-- start RECORDS FOR THIS EXERCISE --
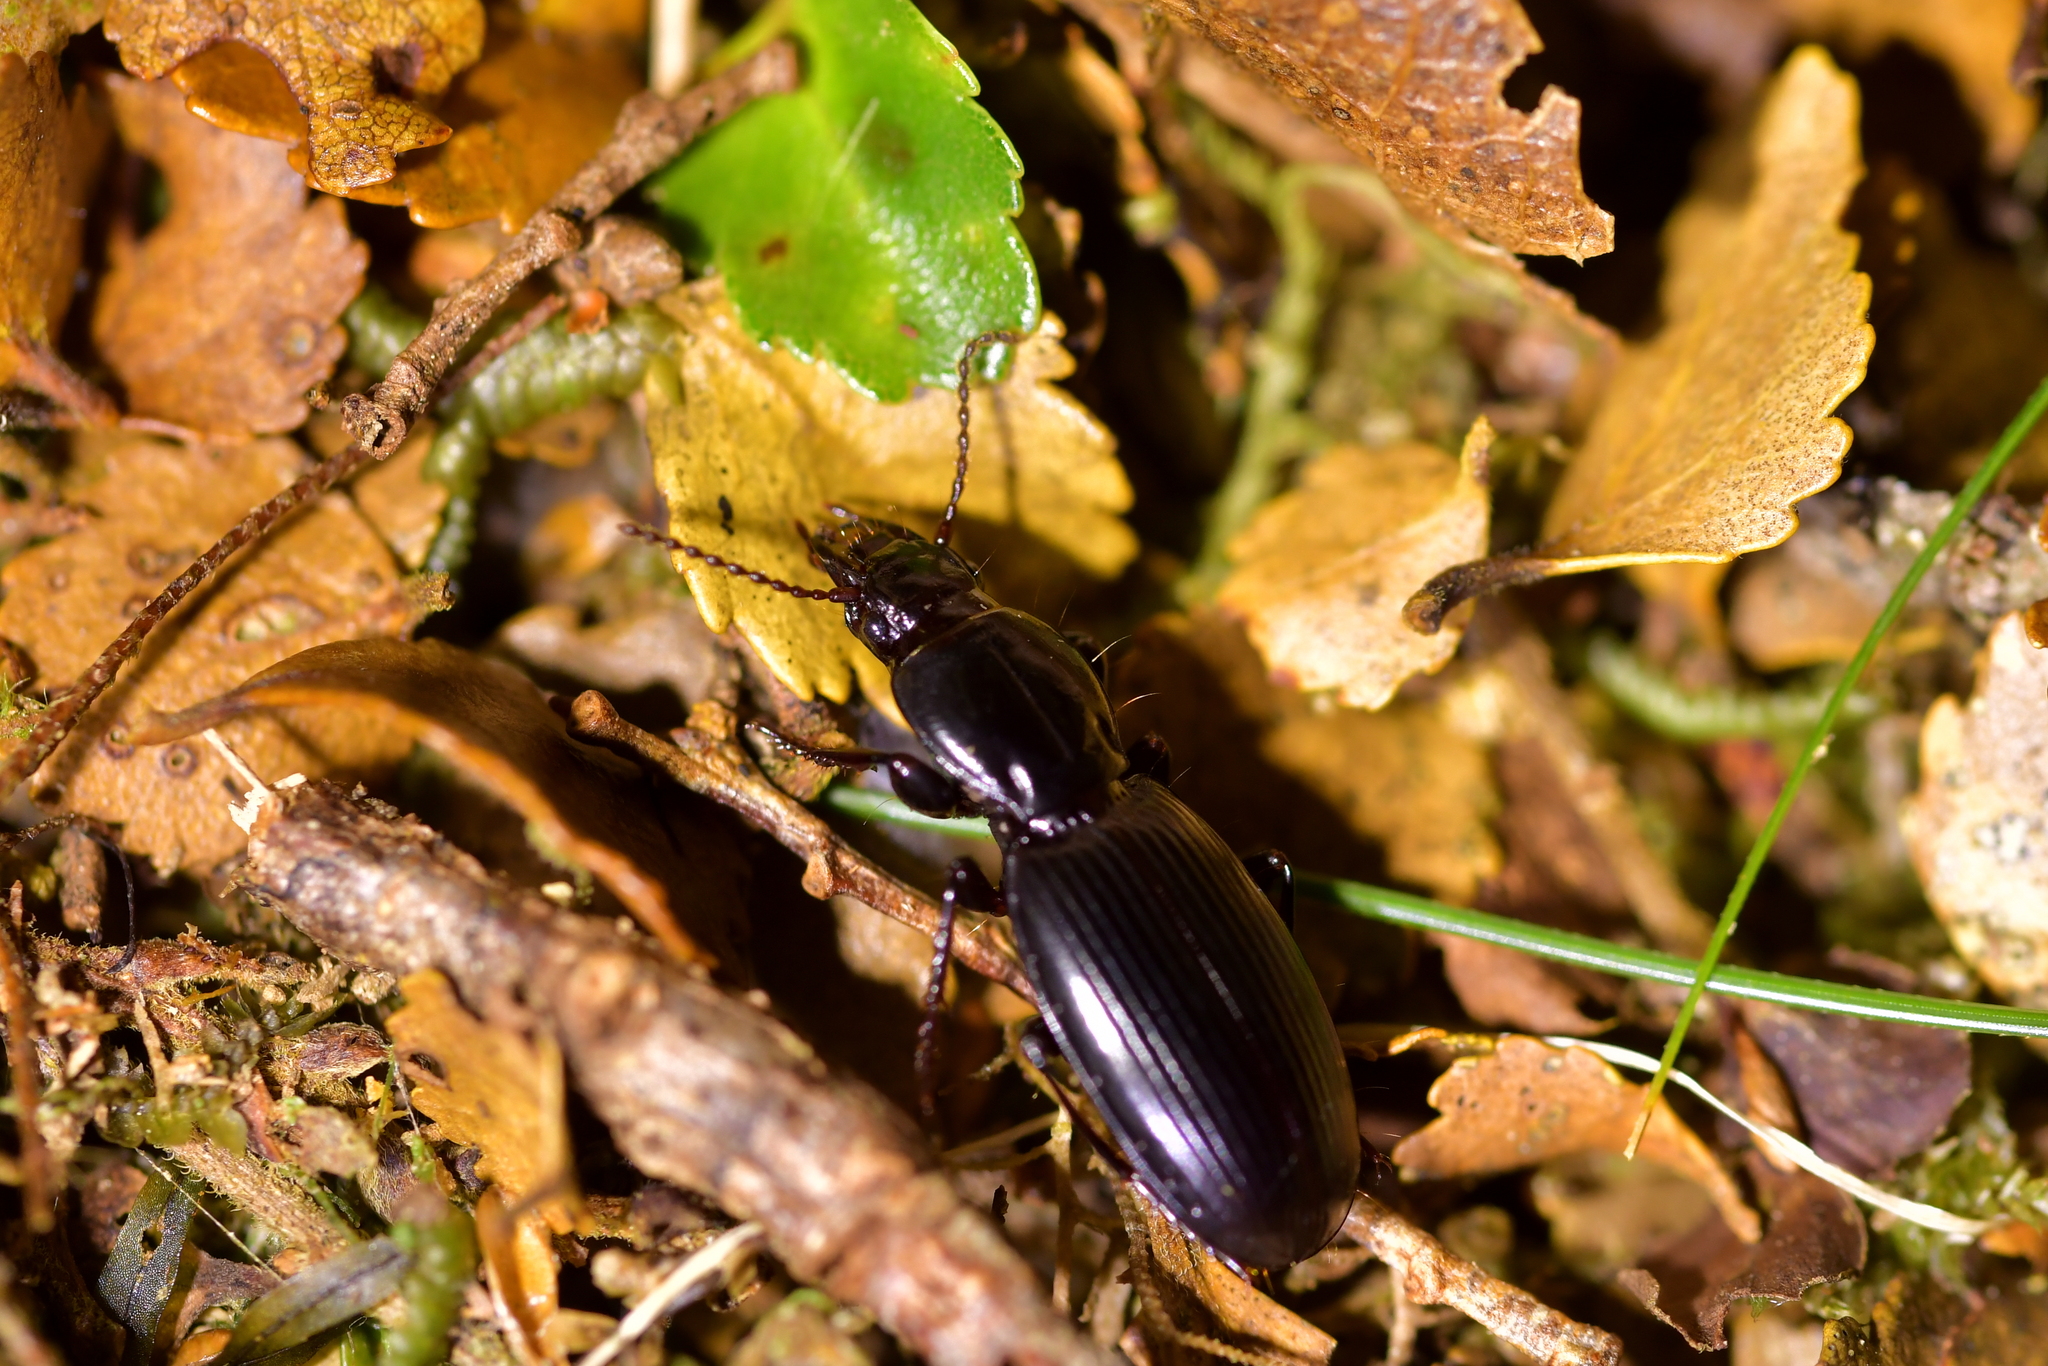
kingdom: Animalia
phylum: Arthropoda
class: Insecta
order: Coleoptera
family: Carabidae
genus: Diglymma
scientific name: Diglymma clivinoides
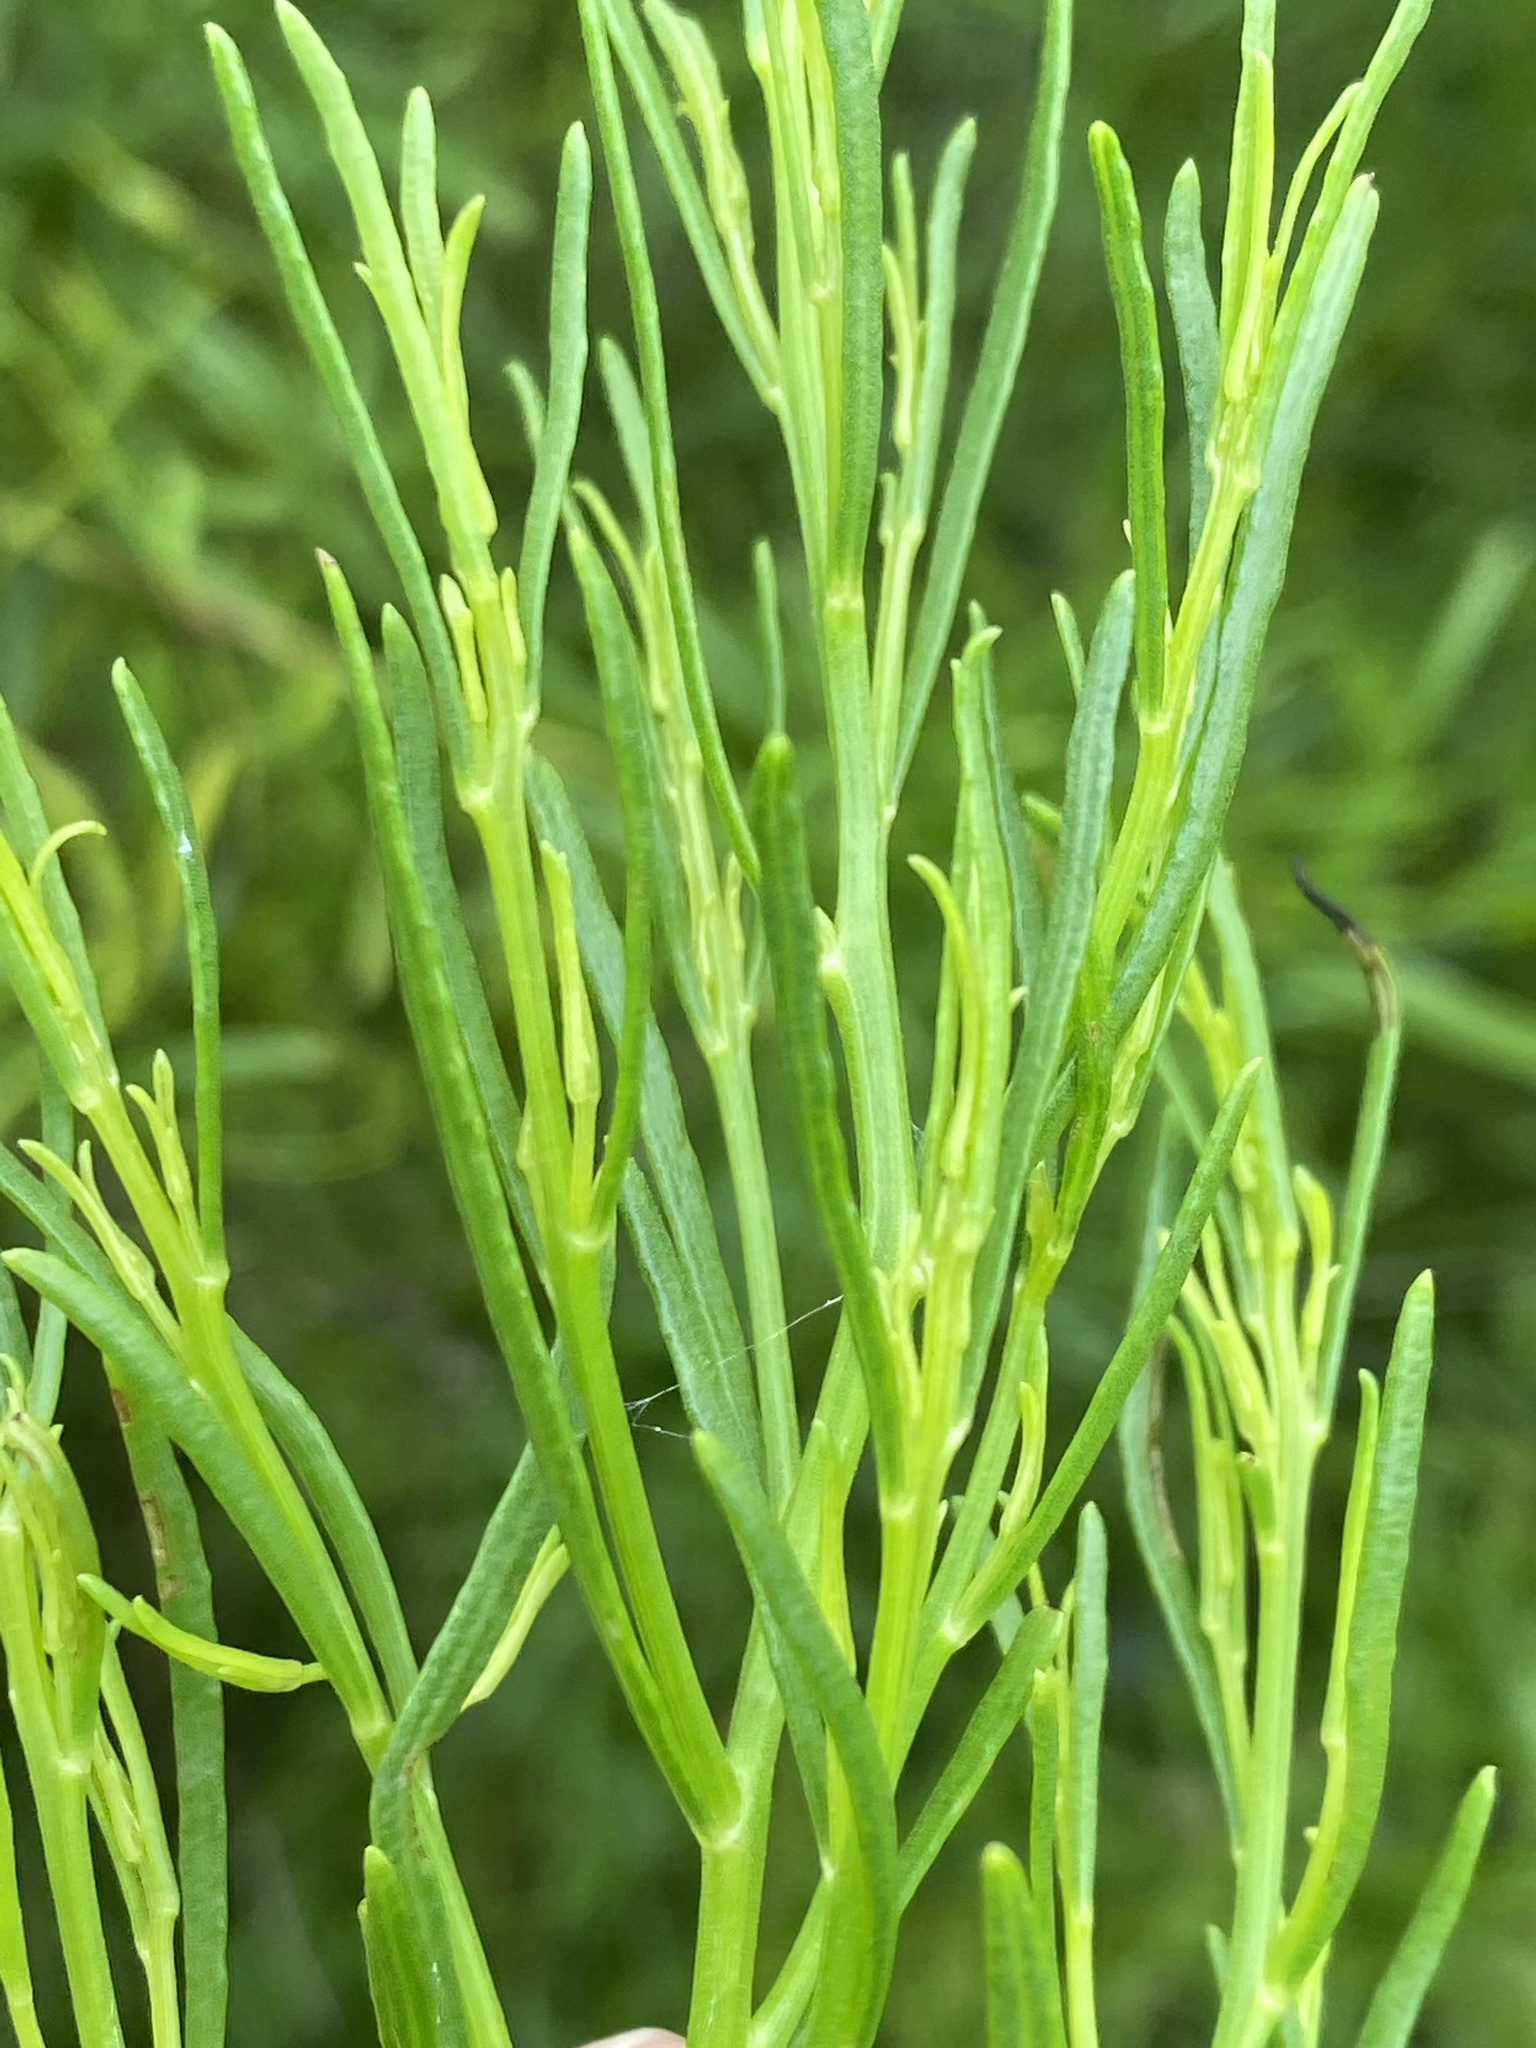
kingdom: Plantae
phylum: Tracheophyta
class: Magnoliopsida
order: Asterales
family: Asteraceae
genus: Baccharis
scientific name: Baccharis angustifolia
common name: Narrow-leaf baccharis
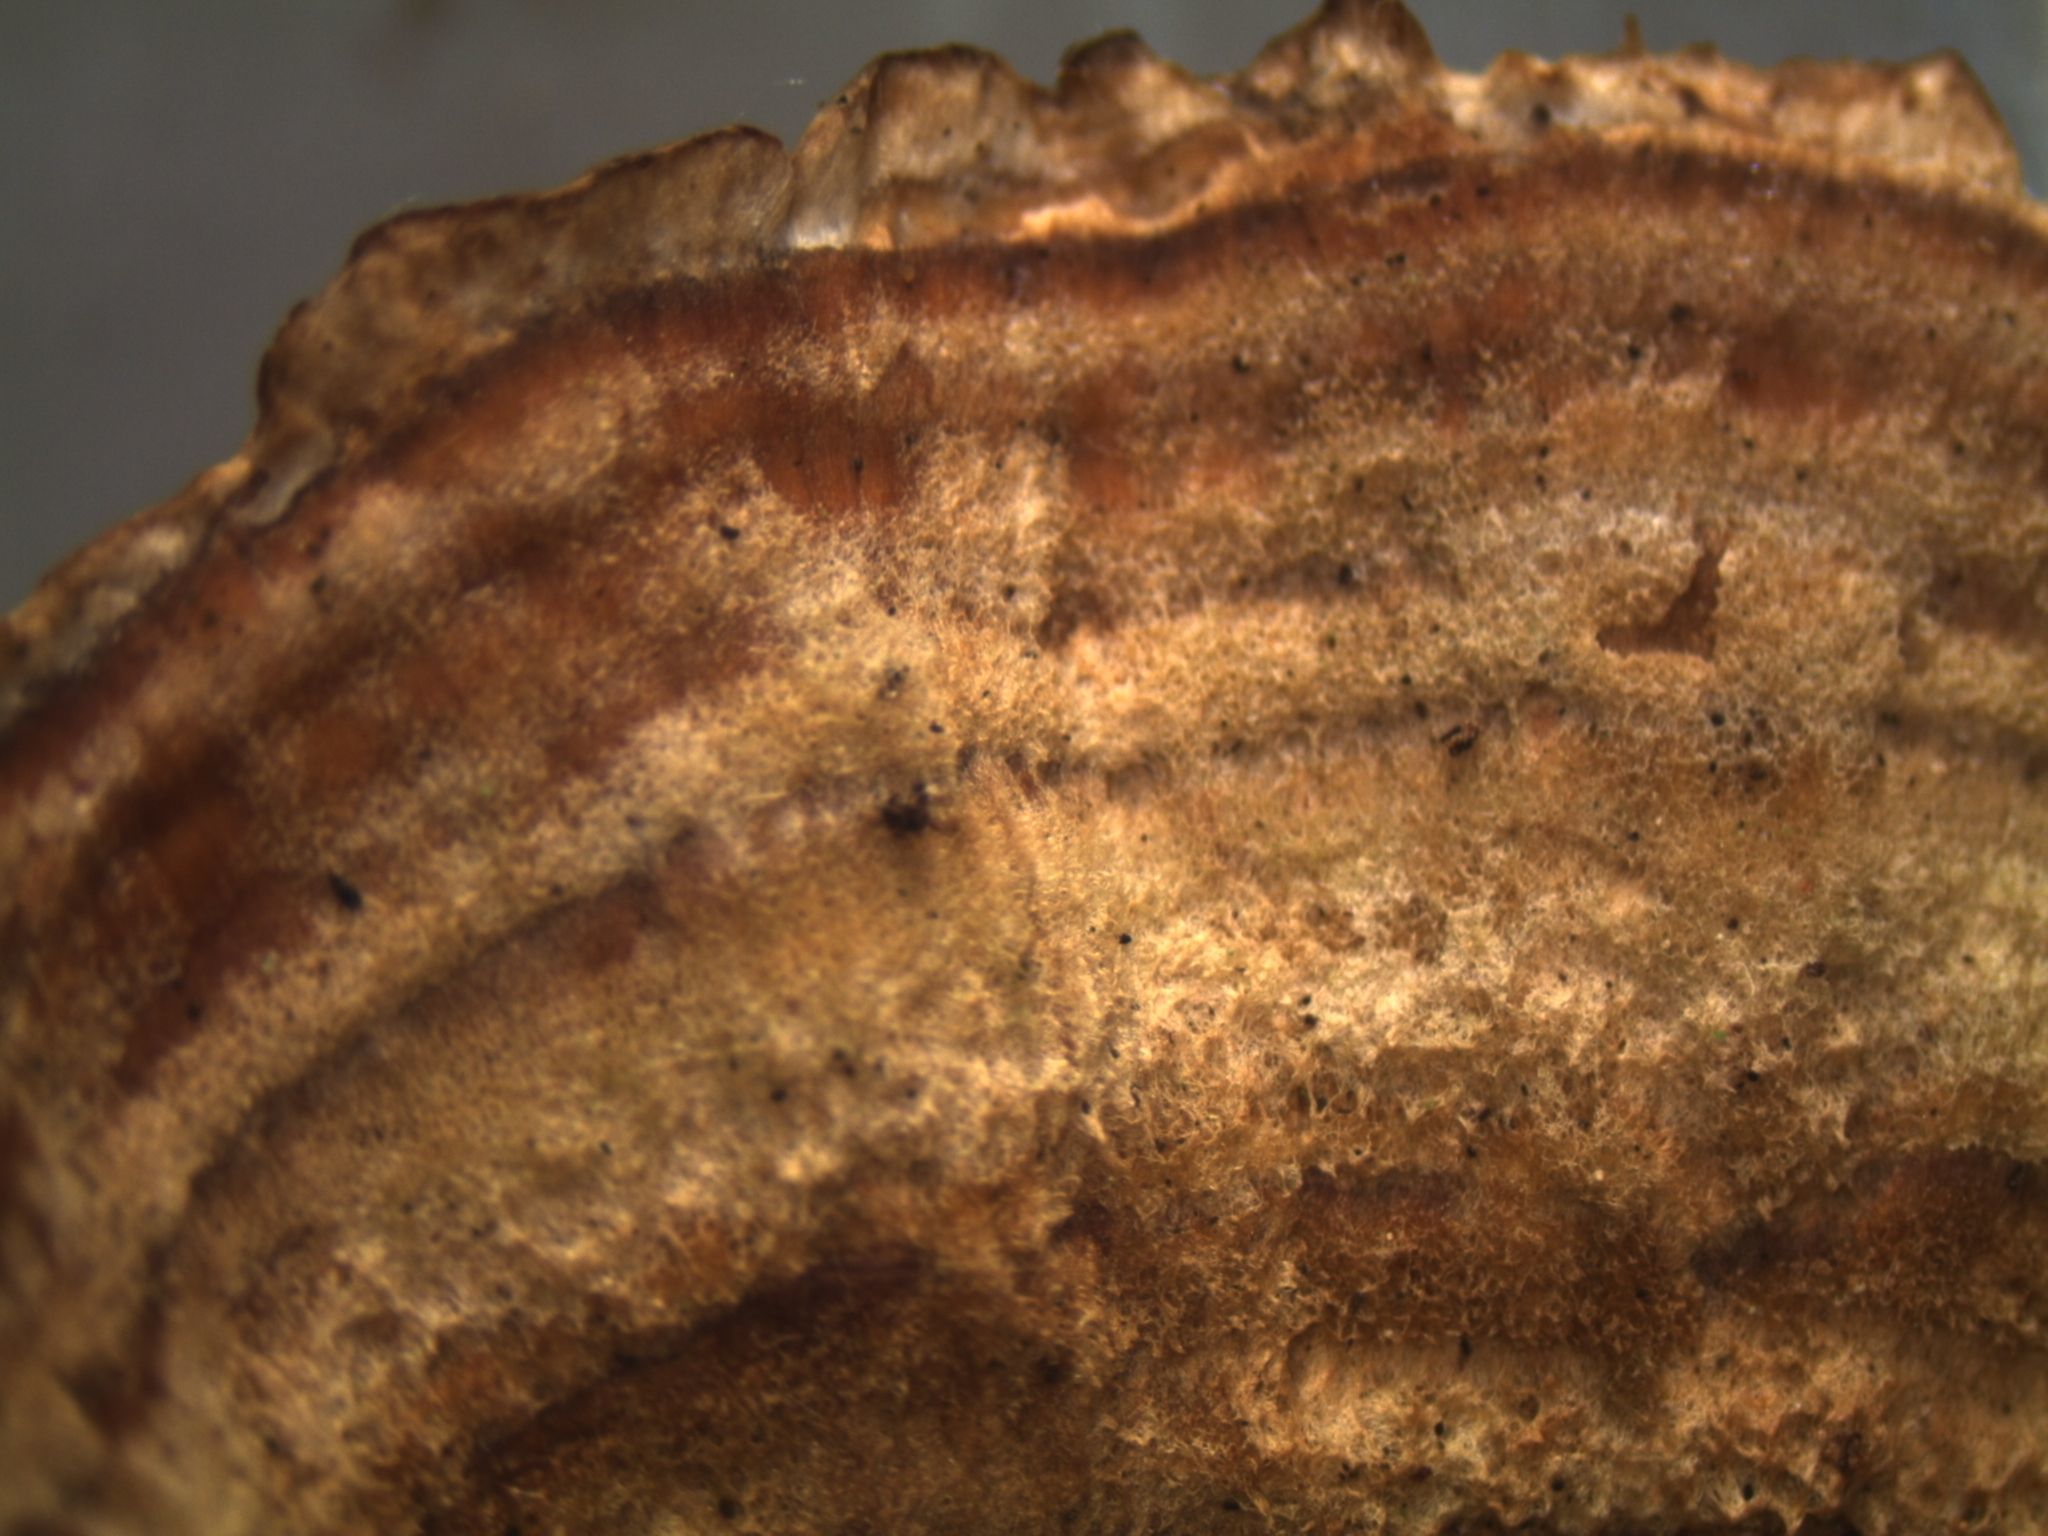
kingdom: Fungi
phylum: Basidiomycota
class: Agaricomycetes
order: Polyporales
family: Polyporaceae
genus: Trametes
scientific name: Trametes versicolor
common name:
-- end RECORDS FOR THIS EXERCISE --
WHAT IS EXPECTED — Rewrite all the records with every "scientific name" changed to "species" and everything else kept the same, leaving out the pictures.

OUTPUT —
kingdom: Animalia
phylum: Arthropoda
class: Insecta
order: Coleoptera
family: Carabidae
genus: Diglymma
species: Diglymma clivinoides
kingdom: Plantae
phylum: Tracheophyta
class: Magnoliopsida
order: Asterales
family: Asteraceae
genus: Baccharis
species: Baccharis angustifolia
common name: Narrow-leaf baccharis
kingdom: Fungi
phylum: Basidiomycota
class: Agaricomycetes
order: Polyporales
family: Polyporaceae
genus: Trametes
species: Trametes versicolor
common name:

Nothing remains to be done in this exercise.